Kuluçkadan sonra, kültür ortamının yarısını çıkarın ve büyüme faktörlerinin çift konsantrasyonları ile desteklenen taze B-27 ortamı ile değiştirin. Bu işlemi her üç günde bir tekrarlayın. Kültür ortamını değiştirmenin gerekli olmadığı günlerde, büyüme faktörleri 1X'lik son konsantrasyona ekleyin.
Nörosferler subventriküler bölgeden izole edilen nöral kök hücrelerden ve hem dişi hem de erkek erişkin çayır sıçanlarının dentat girusundan oluşmuştur. Birincil kültürde enkaz olmasına rağmen, ilk geçişten sonra sadece nörosferler mevcuttu. Kadın subventriküler bölgesinden erkek subventriküler zonundan veya hem dişilerin hem de erkeklerin dentat girusundan daha fazla sayıda nörosfer elde edilebilmektedir, bu da elde edilen nörokürelerin sayısının proliferatif bölgeye ve vole cinsiyetine bağlı olduğunu düşündürmektedir.
Nörosferlerin çapı 8, 11 ve 14. Her iki nöronal bölgede de erkek ve dişi sıçanlarda giderek artmış, ancak erkek beyinlerinden elde edilen nörosferler kadın beyinlerinden elde edilenlere göre daha küçüktü. Bağlı nörosferler büyüme faktörlerinin varlığında altıncı günde veya büyüme faktörleri olmadan 15.

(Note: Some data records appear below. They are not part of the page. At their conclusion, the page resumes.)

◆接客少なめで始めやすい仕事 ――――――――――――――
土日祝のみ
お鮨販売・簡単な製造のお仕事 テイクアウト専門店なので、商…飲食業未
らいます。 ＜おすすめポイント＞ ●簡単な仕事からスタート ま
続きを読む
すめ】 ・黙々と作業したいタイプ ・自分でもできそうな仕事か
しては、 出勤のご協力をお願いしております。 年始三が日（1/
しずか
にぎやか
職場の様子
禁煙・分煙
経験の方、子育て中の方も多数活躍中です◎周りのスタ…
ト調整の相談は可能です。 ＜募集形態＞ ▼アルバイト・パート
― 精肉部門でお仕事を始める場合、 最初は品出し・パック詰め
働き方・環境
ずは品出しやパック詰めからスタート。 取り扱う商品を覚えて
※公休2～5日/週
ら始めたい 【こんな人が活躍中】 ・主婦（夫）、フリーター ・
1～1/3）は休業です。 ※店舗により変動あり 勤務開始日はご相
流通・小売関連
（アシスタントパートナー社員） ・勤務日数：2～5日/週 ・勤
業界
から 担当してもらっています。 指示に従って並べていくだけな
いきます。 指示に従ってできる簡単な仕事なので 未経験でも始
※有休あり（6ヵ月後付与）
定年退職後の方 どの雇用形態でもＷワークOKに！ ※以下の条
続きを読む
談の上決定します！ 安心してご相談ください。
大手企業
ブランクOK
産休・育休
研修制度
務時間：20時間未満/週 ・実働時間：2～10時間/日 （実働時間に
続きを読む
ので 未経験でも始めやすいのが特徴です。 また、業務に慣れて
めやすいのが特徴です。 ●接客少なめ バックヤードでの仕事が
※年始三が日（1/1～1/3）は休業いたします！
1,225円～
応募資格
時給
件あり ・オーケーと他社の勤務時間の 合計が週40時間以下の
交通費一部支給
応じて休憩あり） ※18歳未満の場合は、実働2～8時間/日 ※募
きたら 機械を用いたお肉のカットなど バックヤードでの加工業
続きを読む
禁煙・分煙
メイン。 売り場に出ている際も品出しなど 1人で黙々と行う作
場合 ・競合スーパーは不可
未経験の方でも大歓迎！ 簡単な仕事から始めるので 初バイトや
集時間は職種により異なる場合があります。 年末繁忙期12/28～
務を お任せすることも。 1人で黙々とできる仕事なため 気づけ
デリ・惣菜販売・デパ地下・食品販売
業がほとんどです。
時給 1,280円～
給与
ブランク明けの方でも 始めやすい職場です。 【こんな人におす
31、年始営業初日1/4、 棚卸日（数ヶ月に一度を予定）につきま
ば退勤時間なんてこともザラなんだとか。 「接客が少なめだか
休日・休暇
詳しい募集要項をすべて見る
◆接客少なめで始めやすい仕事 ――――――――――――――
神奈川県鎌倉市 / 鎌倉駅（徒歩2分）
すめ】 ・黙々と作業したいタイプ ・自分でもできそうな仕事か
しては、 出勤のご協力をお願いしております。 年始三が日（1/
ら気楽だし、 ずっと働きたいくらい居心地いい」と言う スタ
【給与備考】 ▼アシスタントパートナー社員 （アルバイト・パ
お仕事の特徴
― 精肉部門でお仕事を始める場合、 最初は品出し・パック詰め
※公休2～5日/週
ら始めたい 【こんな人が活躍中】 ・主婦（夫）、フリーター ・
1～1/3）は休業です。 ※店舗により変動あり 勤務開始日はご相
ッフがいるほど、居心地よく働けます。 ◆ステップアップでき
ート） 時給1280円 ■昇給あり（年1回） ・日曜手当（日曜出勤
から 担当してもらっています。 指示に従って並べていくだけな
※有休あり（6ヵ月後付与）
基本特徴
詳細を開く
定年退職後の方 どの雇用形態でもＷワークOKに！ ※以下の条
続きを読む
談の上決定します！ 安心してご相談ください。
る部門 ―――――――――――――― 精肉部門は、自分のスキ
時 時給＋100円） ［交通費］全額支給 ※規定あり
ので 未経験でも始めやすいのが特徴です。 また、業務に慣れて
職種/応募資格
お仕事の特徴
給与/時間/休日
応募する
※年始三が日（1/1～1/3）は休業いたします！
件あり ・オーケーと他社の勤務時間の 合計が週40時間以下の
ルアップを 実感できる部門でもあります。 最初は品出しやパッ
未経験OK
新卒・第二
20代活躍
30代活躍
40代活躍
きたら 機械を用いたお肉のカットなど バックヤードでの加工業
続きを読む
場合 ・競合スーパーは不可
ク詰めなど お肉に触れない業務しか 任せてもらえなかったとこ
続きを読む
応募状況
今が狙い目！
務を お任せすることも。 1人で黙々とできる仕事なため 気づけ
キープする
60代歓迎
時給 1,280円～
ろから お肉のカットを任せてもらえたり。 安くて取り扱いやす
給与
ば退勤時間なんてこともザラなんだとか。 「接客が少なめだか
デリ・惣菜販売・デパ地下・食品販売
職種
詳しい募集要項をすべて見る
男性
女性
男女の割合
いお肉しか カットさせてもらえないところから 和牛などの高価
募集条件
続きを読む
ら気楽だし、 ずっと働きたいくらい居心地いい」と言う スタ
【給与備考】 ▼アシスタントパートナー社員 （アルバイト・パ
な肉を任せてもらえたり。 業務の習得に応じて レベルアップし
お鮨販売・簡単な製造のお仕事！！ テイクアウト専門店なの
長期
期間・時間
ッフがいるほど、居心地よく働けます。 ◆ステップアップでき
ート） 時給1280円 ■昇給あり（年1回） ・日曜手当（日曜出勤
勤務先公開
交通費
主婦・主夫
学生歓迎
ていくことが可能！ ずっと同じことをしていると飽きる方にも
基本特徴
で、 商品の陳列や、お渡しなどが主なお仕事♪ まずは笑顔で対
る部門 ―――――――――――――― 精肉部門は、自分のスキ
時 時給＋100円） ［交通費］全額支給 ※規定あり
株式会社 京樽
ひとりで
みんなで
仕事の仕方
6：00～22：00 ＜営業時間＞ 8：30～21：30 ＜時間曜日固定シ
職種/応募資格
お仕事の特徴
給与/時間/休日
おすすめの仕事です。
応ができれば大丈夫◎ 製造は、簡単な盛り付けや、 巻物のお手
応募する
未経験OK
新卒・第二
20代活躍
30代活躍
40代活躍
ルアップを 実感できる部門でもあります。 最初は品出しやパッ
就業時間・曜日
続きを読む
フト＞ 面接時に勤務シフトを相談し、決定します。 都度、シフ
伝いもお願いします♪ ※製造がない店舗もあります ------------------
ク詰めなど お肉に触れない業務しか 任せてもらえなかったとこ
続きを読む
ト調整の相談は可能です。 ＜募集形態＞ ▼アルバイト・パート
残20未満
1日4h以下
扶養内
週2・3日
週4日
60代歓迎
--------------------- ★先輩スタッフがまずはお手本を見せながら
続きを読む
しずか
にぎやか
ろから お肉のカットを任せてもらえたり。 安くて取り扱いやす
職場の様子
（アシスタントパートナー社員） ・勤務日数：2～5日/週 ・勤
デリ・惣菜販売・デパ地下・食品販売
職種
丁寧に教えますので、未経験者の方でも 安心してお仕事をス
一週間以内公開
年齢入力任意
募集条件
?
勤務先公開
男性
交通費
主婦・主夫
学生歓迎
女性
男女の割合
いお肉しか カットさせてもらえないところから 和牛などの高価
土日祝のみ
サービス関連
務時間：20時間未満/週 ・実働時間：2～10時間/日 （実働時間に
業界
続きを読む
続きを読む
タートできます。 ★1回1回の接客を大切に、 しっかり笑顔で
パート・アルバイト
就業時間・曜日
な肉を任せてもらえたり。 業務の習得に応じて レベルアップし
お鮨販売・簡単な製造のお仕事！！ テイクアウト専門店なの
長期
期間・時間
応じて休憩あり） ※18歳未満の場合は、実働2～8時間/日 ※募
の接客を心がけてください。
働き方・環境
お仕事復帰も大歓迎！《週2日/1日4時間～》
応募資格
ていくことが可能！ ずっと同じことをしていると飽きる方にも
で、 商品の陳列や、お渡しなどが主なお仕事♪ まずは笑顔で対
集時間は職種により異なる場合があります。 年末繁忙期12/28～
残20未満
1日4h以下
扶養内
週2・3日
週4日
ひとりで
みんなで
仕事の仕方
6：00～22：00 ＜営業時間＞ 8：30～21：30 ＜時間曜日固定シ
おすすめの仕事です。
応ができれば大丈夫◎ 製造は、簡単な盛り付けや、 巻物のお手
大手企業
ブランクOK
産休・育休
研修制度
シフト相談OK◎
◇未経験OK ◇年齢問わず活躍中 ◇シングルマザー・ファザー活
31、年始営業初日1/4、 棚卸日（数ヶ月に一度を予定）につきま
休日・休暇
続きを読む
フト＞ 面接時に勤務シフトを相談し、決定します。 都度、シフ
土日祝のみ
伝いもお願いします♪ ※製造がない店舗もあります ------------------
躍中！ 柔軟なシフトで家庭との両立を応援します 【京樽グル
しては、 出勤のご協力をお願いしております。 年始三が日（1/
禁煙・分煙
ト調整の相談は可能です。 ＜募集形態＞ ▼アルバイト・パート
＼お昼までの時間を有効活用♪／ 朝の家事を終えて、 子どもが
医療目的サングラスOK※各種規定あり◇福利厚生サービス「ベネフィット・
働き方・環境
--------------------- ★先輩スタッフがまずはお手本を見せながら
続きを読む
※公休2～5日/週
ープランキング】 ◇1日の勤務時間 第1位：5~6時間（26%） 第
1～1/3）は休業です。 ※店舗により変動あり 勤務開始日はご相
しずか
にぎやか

Altıncı günde, farklılaşmamış koşullar altında, nörosferden türetilmiş hücreler, nöral atalar için bir belirteç olan Nestin'i ifade etti. Ayrıca çift kortin-pozitif hücreleri ve nöronal öncüllerin veya olgunlaşmamış nöronların varlığını gösteren proliferasyon belirteci Ki-67'yi tanımlamak da mümkün oldu. Ancak, DCX ile Ki-67 kolokalizasyon eksikliği post-mitotik nöroblastlar varlığını önerdi.
15. günde, farklılaşma koşulları altında, izole hücrelerin farklılaşma potansiyelini gösteren, glial fenotip ile olgun nöronlar ve hücreler bulundu. Bu protokolü denerken, mikrodisze'yi tanıyabilmek ve daha önce uygulamaya sahip olmak nörojenik nişlerden sadece hücreleri izole etmek için temel bir temeldir. Bu protokolü takiben, nöral kök ve ata hücrelerinin çoğalması, farklılaşması ve hayatta kalması, çayır sıçanında hala bilinmeyen süreçler ile ilgili mekanizmaları belirlemek için deneyler tasarlanabilir.